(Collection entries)
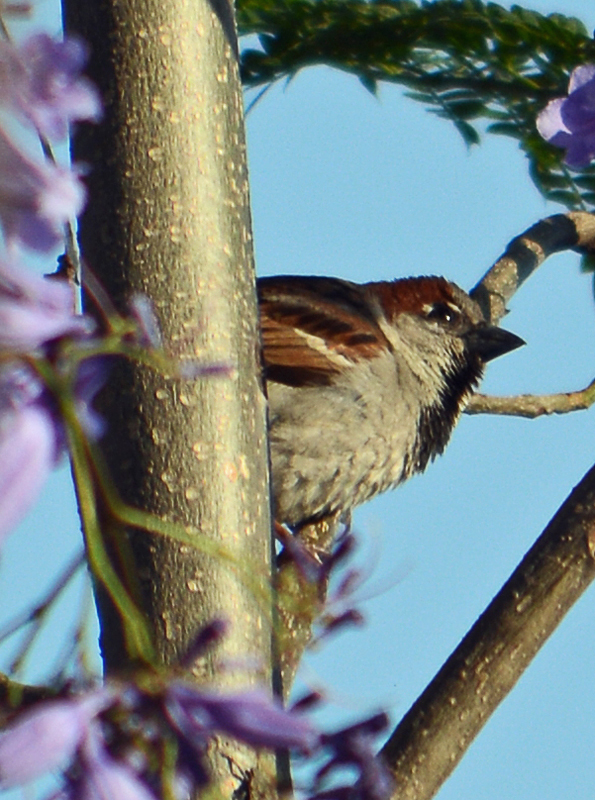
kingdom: Animalia
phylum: Chordata
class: Aves
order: Passeriformes
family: Passeridae
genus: Passer
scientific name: Passer domesticus
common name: House sparrow
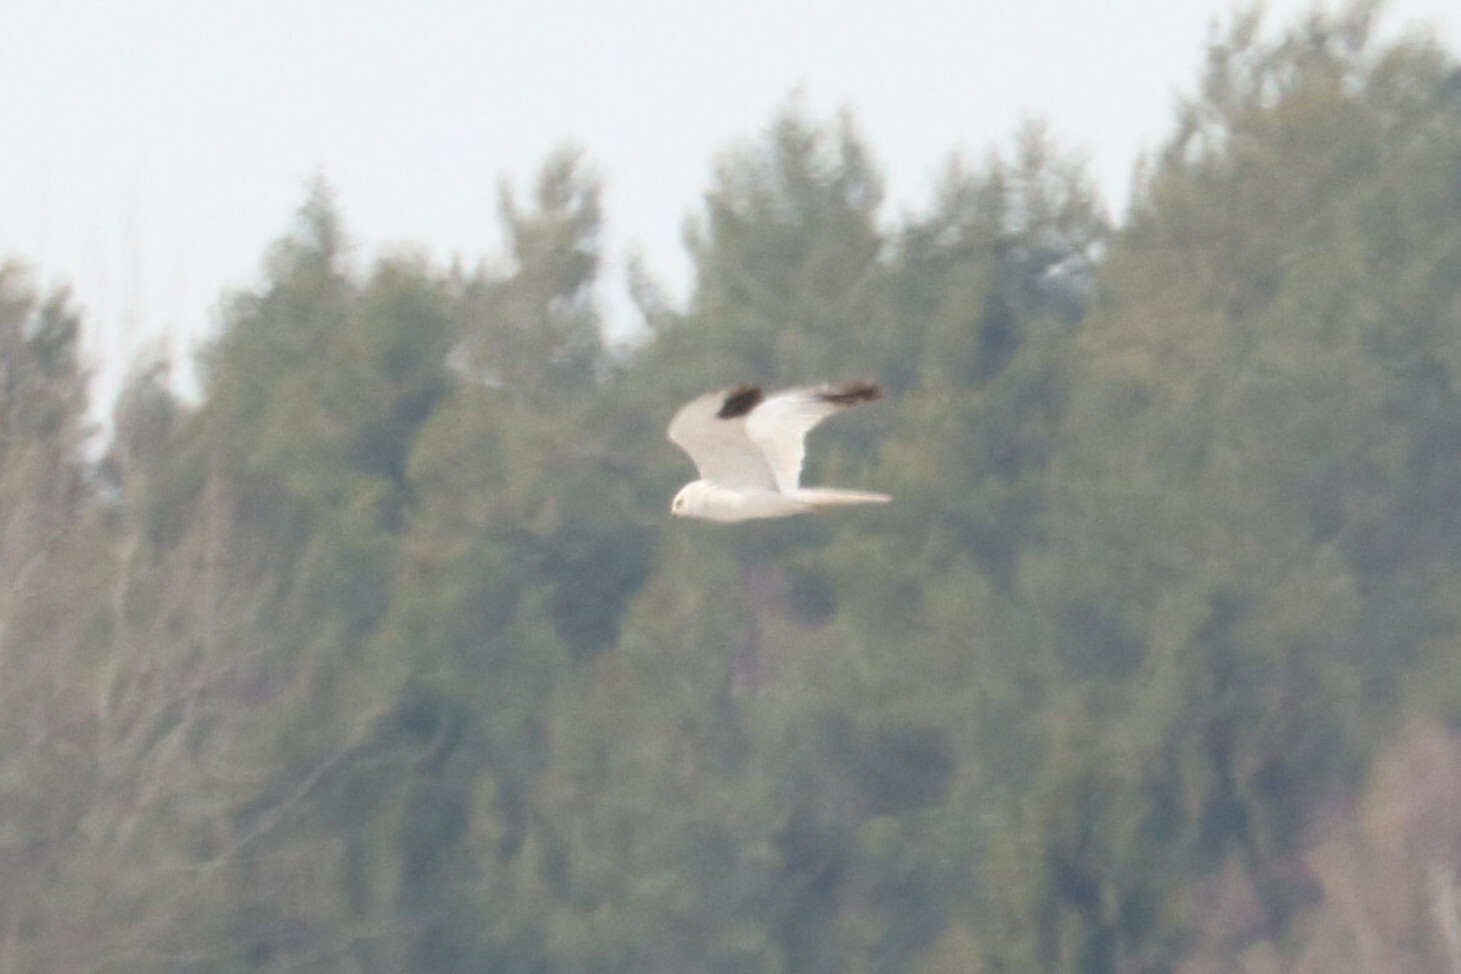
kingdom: Animalia
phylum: Chordata
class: Aves
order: Accipitriformes
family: Accipitridae
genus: Circus
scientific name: Circus macrourus
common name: Pallid harrier
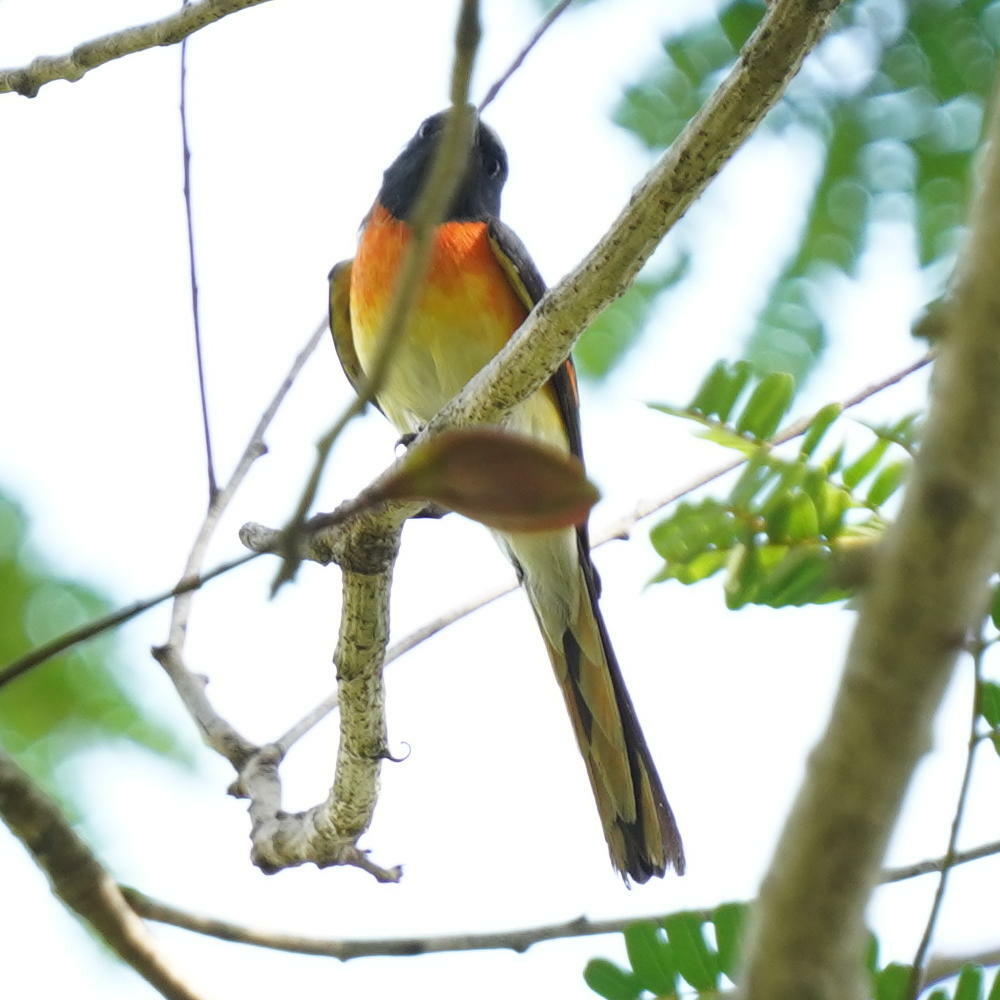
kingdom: Animalia
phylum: Chordata
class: Aves
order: Passeriformes
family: Campephagidae
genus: Pericrocotus
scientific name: Pericrocotus cinnamomeus
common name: Small minivet
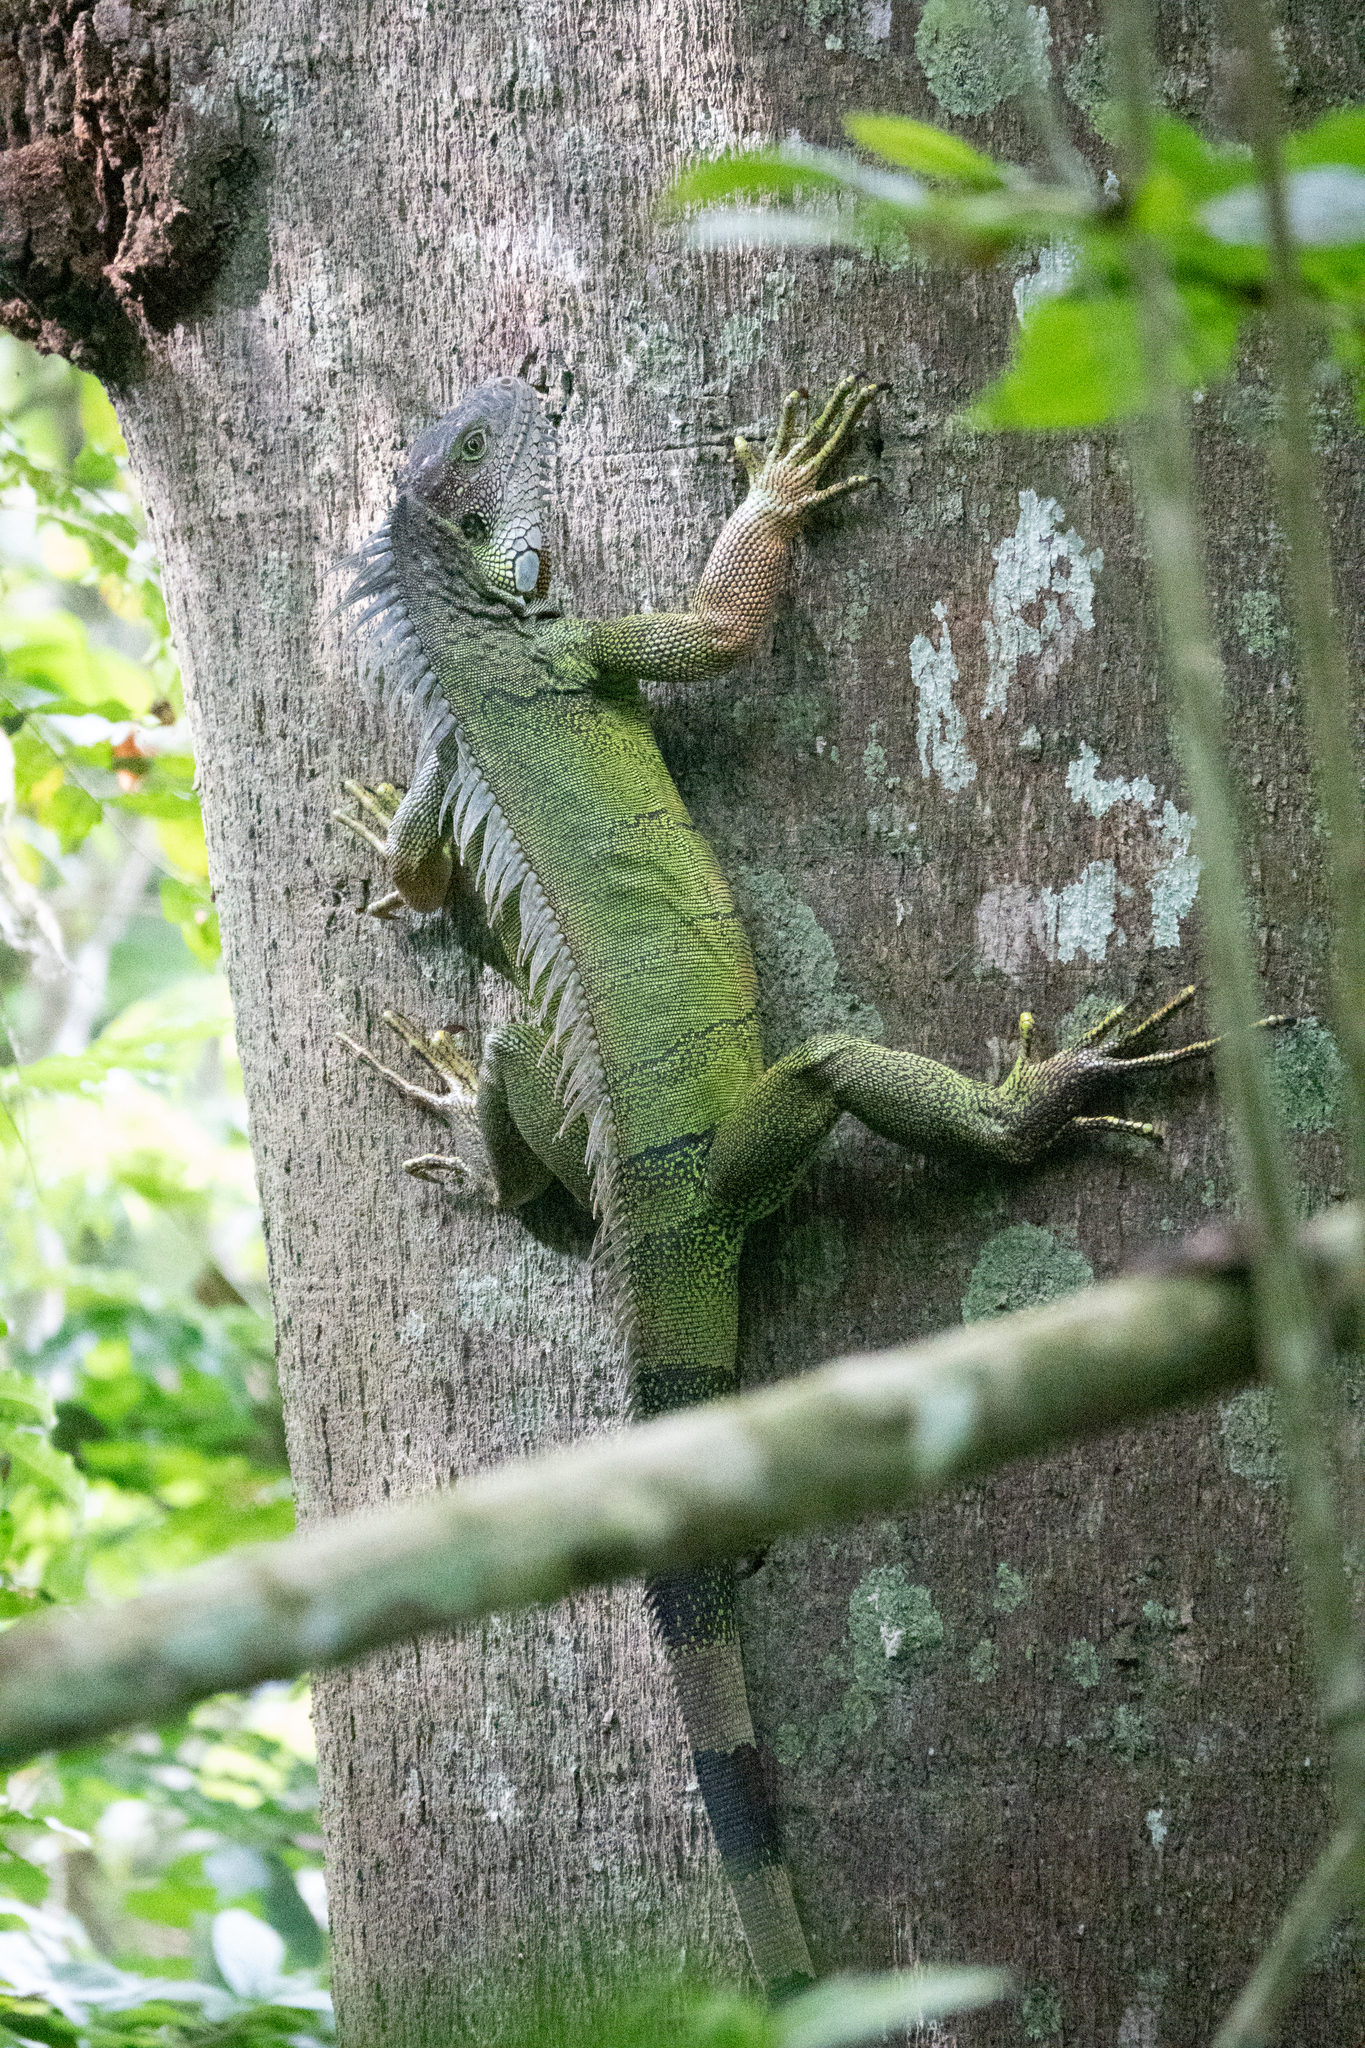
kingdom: Animalia
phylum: Chordata
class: Squamata
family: Iguanidae
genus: Iguana
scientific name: Iguana iguana
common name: Green iguana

> _GOAL OF THE EXERCISE_: Rewrite the lines from the one with "scientific name: Circus macrourus" through the last line, replacing "common name" with "vernacular name" and changing nothing else. Leave the pictures out of your answer.

> _EXERCISE RESULT_:
scientific name: Circus macrourus
vernacular name: Pallid harrier
kingdom: Animalia
phylum: Chordata
class: Aves
order: Passeriformes
family: Campephagidae
genus: Pericrocotus
scientific name: Pericrocotus cinnamomeus
vernacular name: Small minivet
kingdom: Animalia
phylum: Chordata
class: Squamata
family: Iguanidae
genus: Iguana
scientific name: Iguana iguana
vernacular name: Green iguana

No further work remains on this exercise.